◆ **思考题**:
1. 在下面这篇讲视觉对象跟踪序列学习的原文中，共享词汇表V的大小是多少？
2. 从下面的记录中挑出所有含有字符串“veya”的行并逐行抄录，区分大小写。

◆ **原文段落**:
————————
用于视觉对象跟踪的序列到序列学习

阅读完此论文后，对着代码过一遍思路

原文地址：https://arxiv.org/abs/2304.14394

本文将视觉跟踪建模为一个序列生成问题，以自回归的方式预测目标边界框。抛弃了设计复杂的头网络，采用encoder-decoder transformer architecture，编码器用ViT提取视觉特征(≈OSTrack)，而解码器用因果转换器自回归生成一个边界框值序列。

图像表示

编码器输入模板和搜索图像。现有的跟踪器中模板图像的分辨率通常小于搜索图像的分辨率，SeqTrack使用相同的尺寸，发现在模板中添加更多的背景有助于提高跟踪性能(在其他工作里使用小尺寸模板图像都解释的是为了减少背景干扰，这里说法不是很一致)。

DATA:
  MAX_SAMPLE_INTERVAL: 400
  MEAN:
  - 0.485
  - 0.456
  - 0.406
  SEARCH:
    CENTER_JITTER: 3.5
    FACTOR: 4.0
    SCALE_JITTER: 0.5
    SIZE: 384
    NUMBER: 1
  STD:
  - 0.229
  - 0.224
  - 0.225
  TEMPLATE:
    CENTER_JITTER: 0
    FACTOR: 4.0
    SCALE_JITTER: 0
    SIZE: 384
    NUMBER: 2
  TRAIN:
    DATASETS_NAME:
    - GOT10K_train_full
    DATASETS_RATIO:
    - 1
    SAMPLE_PER_EPOCH: 30000

序列表示

边界框转换为离散序列[ x , y , w , h ] [ x , y , w , h][x,y,w,h]，将每个连续坐标统一离散为[ 1 , nbins]之间的整数。使用共享词汇表V（4000）,V中的每个单词对应一个可学习的嵌入，在训练过程中进行优化。如下代码所示：

class DecoderEmbeddings(nn.Module):
    def __init__(self, vocab_size, hidden_dim, max_position_embeddings, dropout):
        super().__init__()
        self.word_embeddings = nn.Embedding(
            vocab_size, hidden_dim)
        self.position_embeddings = nn.Embedding(
            max_position_embeddings, hidden_dim
        )

        self.LayerNorm = torch.nn.LayerNorm(
            hidden_dim)
        self.dropout = nn.Dropout(dropout)

    def forward(self, x):
        input_embeds = self.word_embeddings(x)
        embeddings = input_embeds

        embeddings = self.LayerNorm(embeddings)
        embeddings = self.dropout(embeddings)

        return embeddings

最终使用一个带softmax的多层感知器，根据输出嵌入对V中的单词进行采样来将嵌入映射回单词。
————————
◆ **展示数据**:

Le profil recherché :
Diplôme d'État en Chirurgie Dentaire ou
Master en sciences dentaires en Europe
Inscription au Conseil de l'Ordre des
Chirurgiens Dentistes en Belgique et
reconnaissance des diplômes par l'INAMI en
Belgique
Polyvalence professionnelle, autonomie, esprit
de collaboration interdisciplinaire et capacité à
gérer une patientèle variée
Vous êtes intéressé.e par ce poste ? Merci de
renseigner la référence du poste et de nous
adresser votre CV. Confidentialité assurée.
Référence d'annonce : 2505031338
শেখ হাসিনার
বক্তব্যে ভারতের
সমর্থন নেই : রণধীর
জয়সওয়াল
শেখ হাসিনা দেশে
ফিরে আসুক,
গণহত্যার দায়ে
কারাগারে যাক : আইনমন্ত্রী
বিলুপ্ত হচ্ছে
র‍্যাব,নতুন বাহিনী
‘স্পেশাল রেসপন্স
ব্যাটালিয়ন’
————————
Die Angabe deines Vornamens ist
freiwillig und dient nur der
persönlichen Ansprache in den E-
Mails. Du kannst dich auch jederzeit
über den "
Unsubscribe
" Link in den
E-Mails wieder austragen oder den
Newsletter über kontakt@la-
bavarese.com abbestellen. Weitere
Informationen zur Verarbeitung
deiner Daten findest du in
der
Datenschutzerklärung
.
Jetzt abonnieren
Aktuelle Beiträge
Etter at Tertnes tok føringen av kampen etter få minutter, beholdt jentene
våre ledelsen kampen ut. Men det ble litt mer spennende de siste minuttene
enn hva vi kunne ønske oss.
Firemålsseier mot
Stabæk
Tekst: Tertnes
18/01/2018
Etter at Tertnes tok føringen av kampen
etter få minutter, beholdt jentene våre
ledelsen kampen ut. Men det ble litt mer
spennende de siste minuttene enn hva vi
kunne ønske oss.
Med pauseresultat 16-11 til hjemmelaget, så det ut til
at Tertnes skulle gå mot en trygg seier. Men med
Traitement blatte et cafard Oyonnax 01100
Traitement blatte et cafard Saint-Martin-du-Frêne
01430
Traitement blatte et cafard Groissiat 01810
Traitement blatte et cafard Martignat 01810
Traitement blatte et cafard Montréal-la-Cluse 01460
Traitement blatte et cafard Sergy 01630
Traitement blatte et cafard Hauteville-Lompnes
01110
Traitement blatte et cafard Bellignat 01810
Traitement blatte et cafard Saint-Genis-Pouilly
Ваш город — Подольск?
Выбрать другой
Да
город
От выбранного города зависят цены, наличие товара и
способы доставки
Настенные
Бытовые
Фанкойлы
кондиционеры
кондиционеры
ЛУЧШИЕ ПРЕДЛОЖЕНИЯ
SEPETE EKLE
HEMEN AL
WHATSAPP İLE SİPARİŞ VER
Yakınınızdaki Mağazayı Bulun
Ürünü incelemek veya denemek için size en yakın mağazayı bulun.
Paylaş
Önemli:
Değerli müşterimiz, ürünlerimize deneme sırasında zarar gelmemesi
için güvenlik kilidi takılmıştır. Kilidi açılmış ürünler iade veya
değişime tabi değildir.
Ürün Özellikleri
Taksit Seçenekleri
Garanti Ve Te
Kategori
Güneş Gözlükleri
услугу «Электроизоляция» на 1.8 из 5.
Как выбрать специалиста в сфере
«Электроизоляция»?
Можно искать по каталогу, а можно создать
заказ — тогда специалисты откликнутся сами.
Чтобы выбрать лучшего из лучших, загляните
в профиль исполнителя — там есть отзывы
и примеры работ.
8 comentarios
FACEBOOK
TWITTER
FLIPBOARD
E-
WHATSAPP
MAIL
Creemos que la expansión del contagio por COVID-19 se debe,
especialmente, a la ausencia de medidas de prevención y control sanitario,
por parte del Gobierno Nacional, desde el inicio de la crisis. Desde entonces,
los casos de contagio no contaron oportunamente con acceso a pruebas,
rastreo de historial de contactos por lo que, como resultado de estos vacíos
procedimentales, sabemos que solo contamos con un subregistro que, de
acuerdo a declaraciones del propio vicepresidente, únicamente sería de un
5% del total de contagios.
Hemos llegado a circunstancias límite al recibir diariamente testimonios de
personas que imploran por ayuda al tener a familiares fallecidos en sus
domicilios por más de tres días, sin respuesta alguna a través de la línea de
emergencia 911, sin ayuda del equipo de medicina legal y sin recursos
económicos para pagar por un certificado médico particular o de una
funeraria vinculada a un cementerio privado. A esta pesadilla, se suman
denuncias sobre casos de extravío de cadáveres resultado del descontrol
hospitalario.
————————
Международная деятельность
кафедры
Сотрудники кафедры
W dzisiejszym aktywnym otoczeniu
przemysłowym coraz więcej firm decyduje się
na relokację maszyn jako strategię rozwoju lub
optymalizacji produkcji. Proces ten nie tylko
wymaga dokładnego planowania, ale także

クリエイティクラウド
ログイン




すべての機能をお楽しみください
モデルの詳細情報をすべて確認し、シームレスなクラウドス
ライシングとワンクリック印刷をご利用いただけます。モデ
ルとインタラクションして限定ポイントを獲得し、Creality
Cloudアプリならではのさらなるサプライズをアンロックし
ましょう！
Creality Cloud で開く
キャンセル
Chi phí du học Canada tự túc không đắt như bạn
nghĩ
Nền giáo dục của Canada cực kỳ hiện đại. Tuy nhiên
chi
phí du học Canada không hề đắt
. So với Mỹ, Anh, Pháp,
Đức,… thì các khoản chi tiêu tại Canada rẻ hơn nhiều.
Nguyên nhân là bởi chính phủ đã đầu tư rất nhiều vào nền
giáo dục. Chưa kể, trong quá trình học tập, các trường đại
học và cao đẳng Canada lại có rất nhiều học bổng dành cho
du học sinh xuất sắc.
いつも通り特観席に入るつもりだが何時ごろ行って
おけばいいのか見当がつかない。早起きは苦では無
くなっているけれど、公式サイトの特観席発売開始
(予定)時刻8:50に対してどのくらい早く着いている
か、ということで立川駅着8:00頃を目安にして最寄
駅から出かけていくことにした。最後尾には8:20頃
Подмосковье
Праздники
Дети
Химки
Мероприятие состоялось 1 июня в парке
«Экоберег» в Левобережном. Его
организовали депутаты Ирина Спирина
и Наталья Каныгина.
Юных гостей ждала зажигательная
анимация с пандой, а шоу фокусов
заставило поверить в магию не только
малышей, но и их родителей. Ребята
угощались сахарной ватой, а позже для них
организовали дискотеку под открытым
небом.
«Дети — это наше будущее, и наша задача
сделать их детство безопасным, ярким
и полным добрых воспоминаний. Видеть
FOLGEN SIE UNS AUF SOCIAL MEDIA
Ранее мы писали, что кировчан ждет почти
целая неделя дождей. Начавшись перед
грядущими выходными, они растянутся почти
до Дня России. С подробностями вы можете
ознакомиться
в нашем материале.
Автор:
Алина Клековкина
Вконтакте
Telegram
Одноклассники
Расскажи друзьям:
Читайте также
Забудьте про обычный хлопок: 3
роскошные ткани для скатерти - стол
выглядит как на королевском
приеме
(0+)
————————
◆ **各题答案**:
1. 4000

2.
Ürünü incelemek veya denemek için size en yakın mağazayı bulun.
için güvenlik kilidi takılmıştır. Kilidi açılmış ürünler iade veya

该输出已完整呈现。